With Beijing breathing down Wa necks
Despite the mishap last month when more than 400 kilograms of their heroin consignment was seized by the Burma Army, the Wa on the Sino-Burma border are doing their best to live up to their pledge of establishing a drug-free zone, according to sources from Panghsang...
No. 10 - 10/2005
13 October 2005
Drugs
With Beijing breathing down Wa necks
Despite the mishap last month when more than 400 kilograms of their heroin consignment was seized by the Burma Army, the Wa on the Sino-Burma border are doing their best to live up to their pledge of establishing a drug-free zone, according to sources from Panghsang:
As vowed several years earlier, Wa chairman Bao Youxiang declared all areas under his control along the Chinese border to be free of drugs beginning 26 June, the International Day Against Drug Abuse and Illicit Trafficking. Prior to that, he had also ordered all refineries and stocks of output north of Panghsang to be transferred to the south by the end of May and "sold out as quickly as possible," according to a written report received by S.H.A.N.

Bao Youxiang
Since then, a 250-men strong HQ security unit was transformed into an anti-narcotics force and, under the watchful eyes of Chinese officials who are in Panghsang to monitor the campaign, are being dispatched in small teams to each township to see that Chairman Bao's solemn word is being honored by his people.

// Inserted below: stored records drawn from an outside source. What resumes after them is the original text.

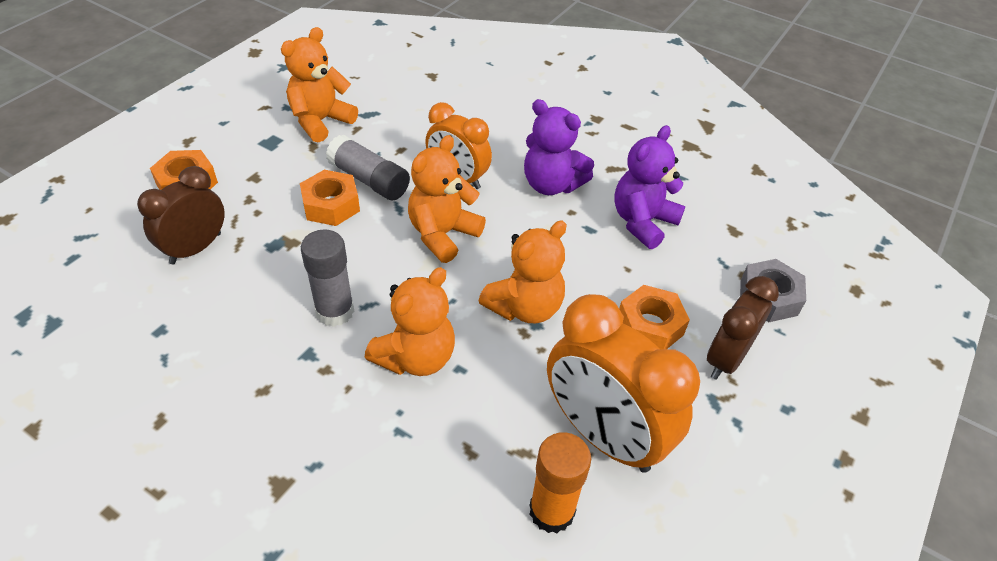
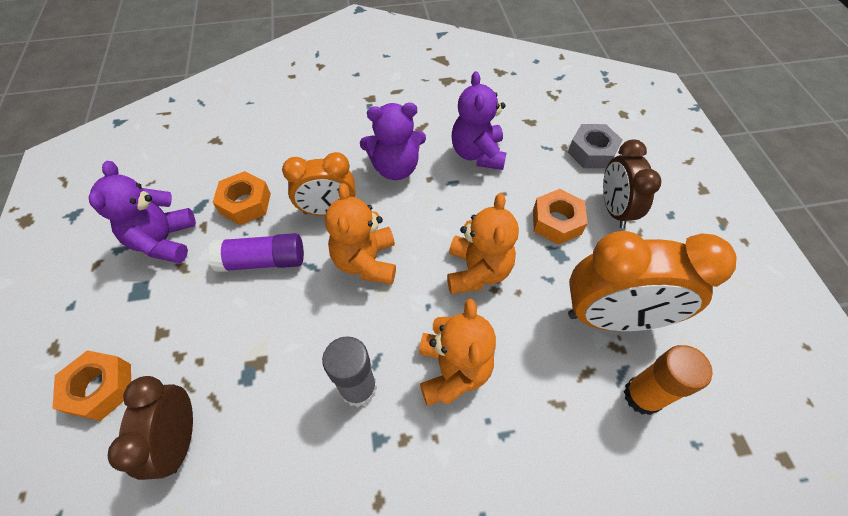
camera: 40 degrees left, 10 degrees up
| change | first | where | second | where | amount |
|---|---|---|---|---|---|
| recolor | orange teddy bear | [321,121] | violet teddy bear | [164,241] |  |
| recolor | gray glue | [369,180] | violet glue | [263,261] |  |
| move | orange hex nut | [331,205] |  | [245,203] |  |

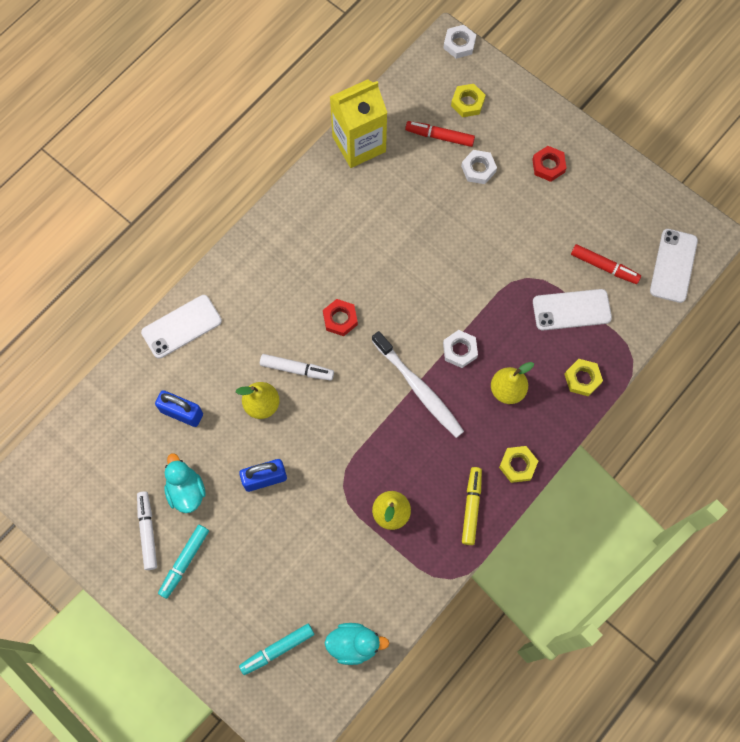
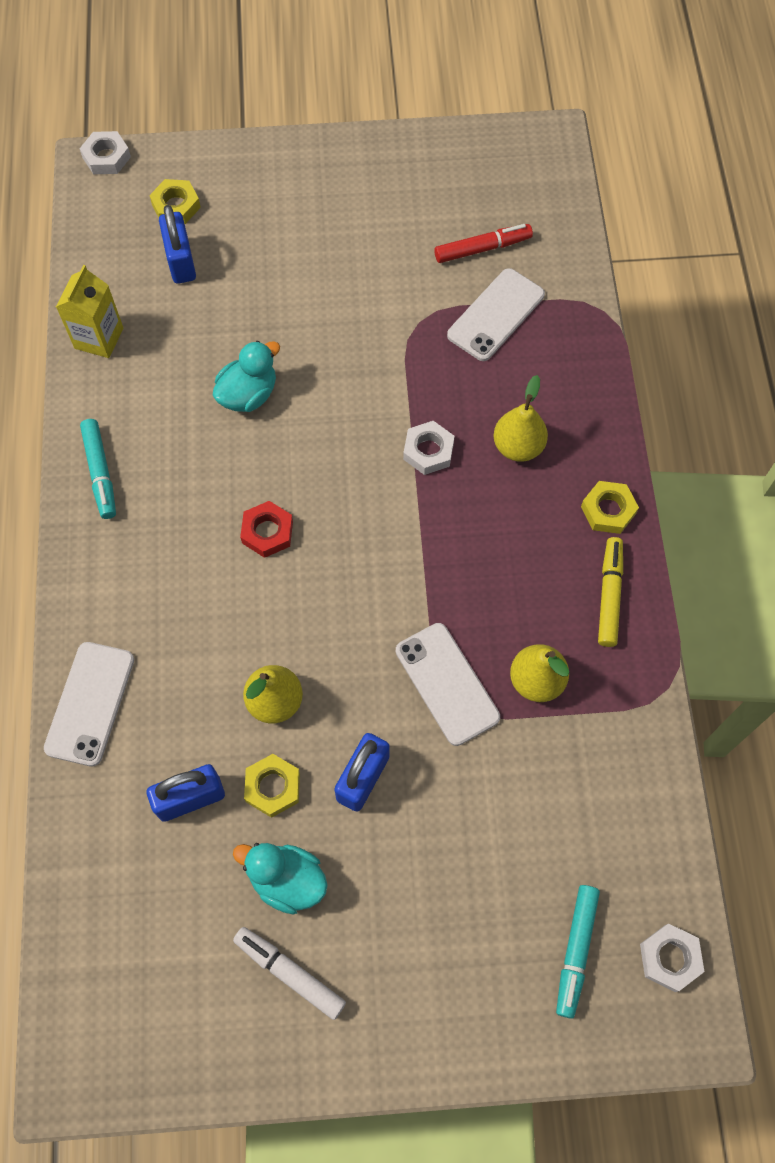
camera: 45 degrees left, 5 degrees down
| change | first | where | second | where | amount |
|---|---|---|---|---|---|
| resize | golden juice carton | [359,144] |  | [99,338] | x0.64 |
| replace | red marker pen | [439,136] | blue lock | [181,261] |  |
| delete | red hex nut | [548,166] |  |  |  |
| move | snow-white hex nut | [478,169] |  | [669,958] |  |
| move | snow-white mobile phone | [673,266] |  | [447,683] |  |
| delete | snow-white dental brush | [418,388] |  |  |  |
| delete | snow-white marker pen | [297,369] |  |  |  |
| move | golden hex nut | [582,379] |  | [273,787] |  |
| rotate | golden marker pen | [471,507] |  | [609,595] | 45 degrees clockwise |
| move | teal marker pen | [184,562] |  | [100,473] |  |
| move | teal toy duck | [354,644] |  | [248,394] |  |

Bao, 56, had sworn that if a single poppy plant were still found in his bailiwick after 26 June, he would have his head chopped off.
"Fields found in the Wa-controlled areas are being razed to the ground by his troops," said a Shan businessman in Panghsang. "Offenders are either being jailed or fined."
He admitted that the later push by Panghsang, also known by its new name Pangkham, has been tough on the people. "They have saved some from last year's harvest," he said. "But I don't know how they are going to fare in the long run."
By contrast, poppy fields are in full bloom in areas under the control of the Burma Army units, such as Manghseng and Mawfah, along the Salween.
A source who recently returned to the border confirmed the fact saying the season's poppy areas are more in the west than in the eastern part of the Wa region.
The Transnational Institute (TNI), an international network of activists-scholars based in Amsterdam, had warned on 25 June that an estimated 350,000 households, about 2 million people, stood to suffer from the opium bans.
In the case of the neighboring Kokang, where the ban was implemented in 2003, a number of people are reportedly trying to survive by eating tree bark, selling off daughters, withdrawing children from school, selling off homes and land and moving off to other regions when the opium ban is yet to be implemented.
The World Food Program that has been running food assistance operations in Shan State since 2003 has targeted 100,000 people in the Wa region for this year's project which ends in May 2006.